I spent several house yesterday morning suffering under the weight of academic tradition. It was convocation. I did my duty, donned the heavy robes and joined the procession of academic 'dignitaries' as we marched across Trent's campus, all to the soundtrack of overly loud classical music. Then we sat in the sun, hot and smiling, through a ceremony, that was probably meaningful for those who came to get degrees.
As the faculty strolled in our wandering way through the crowds of parents and friends, I couldn't help wondering what they thought of the bizarre scene in front of them. Was it a bit of colourful pageantry? Did they try to pick out who had given their sons and daughter As or Ds or, more likely, C+s and B-s?

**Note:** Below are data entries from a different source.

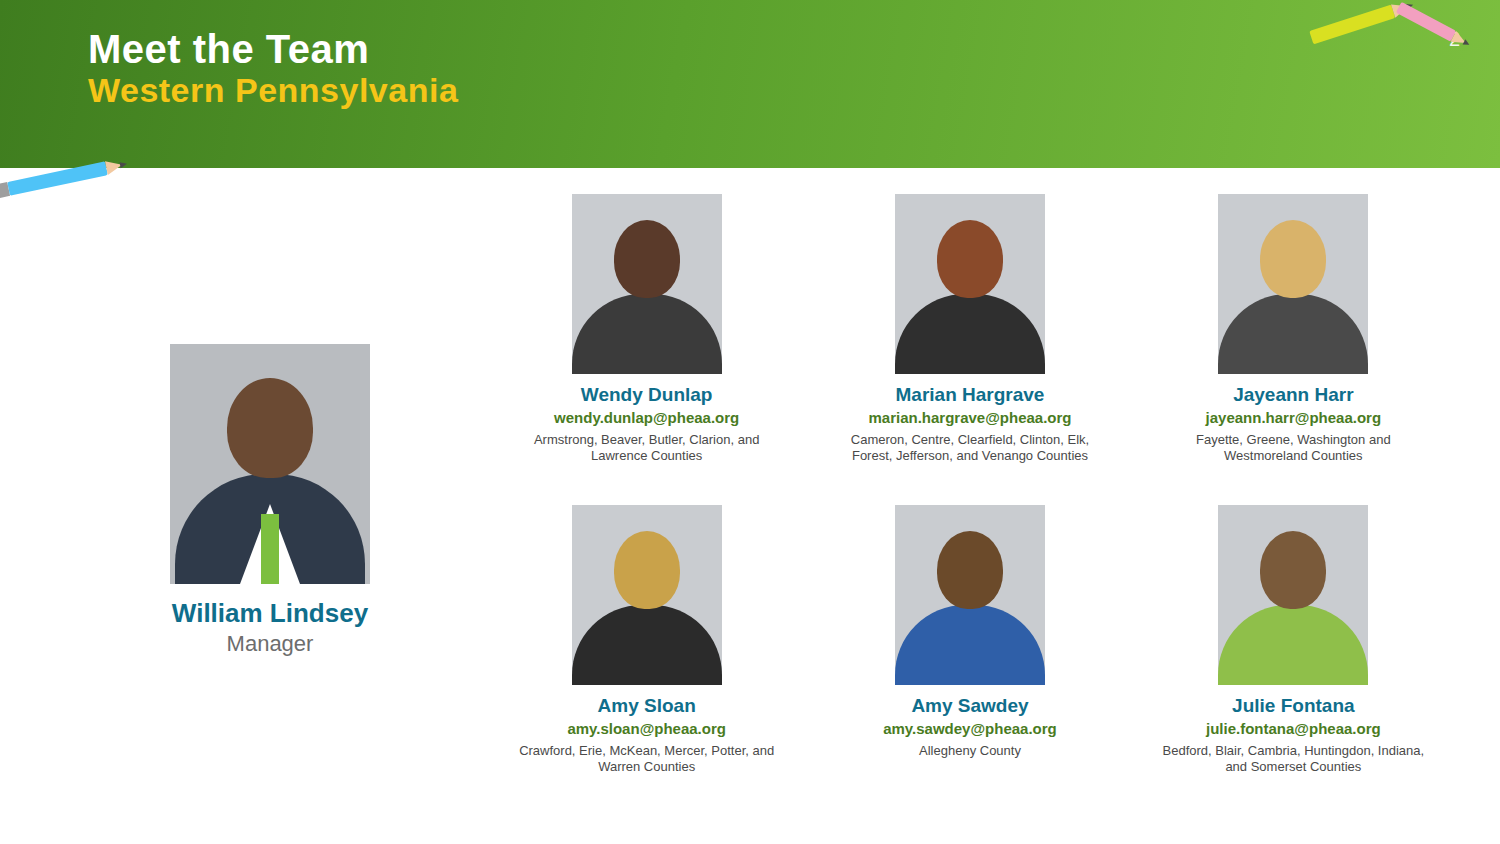2
Meet the Team
Western Pennsylvania
William Lindsey
Manager
Wendy Dunlap
wendy.dunlap@pheaa.org
Armstrong, Beaver, Butler, Clarion, and Lawrence Counties
Marian Hargrave
marian.hargrave@pheaa.org
Cameron, Centre, Clearfield, Clinton, Elk, Forest, Jefferson, and Venango Counties
Jayeann Harr
jayeann.harr@pheaa.org
Fayette, Greene, Washington and Westmoreland Counties
Amy Sloan
amy.sloan@pheaa.org
Crawford, Erie, McKean, Mercer, Potter, and Warren Counties
Amy Sawdey
amy.sawdey@pheaa.org
Allegheny County
Julie Fontana
julie.fontana@pheaa.org
Bedford, Blair, Cambria, Huntingdon, Indiana, and Somerset Counties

Or did it all seem like some bizarre relic of an ancient hierarchical system that is now so out of touch with the egalitarian, no-one-knows-better-than-me, or anyone else for that matter, world in which we live? How dare we set ourselves apart, the learned, by our dress and our traditions? And why is this taking so long?
At least it was soon over, and the ceremony began, everyone waiting as each took their turn to receive degrees 'at the hands' of the chancellor. To be photographed, to be cheered, to be deemed worthy. What a mixture of the medieval Christian and the modern. What a bizarre institution the modern, and not so modern, university is.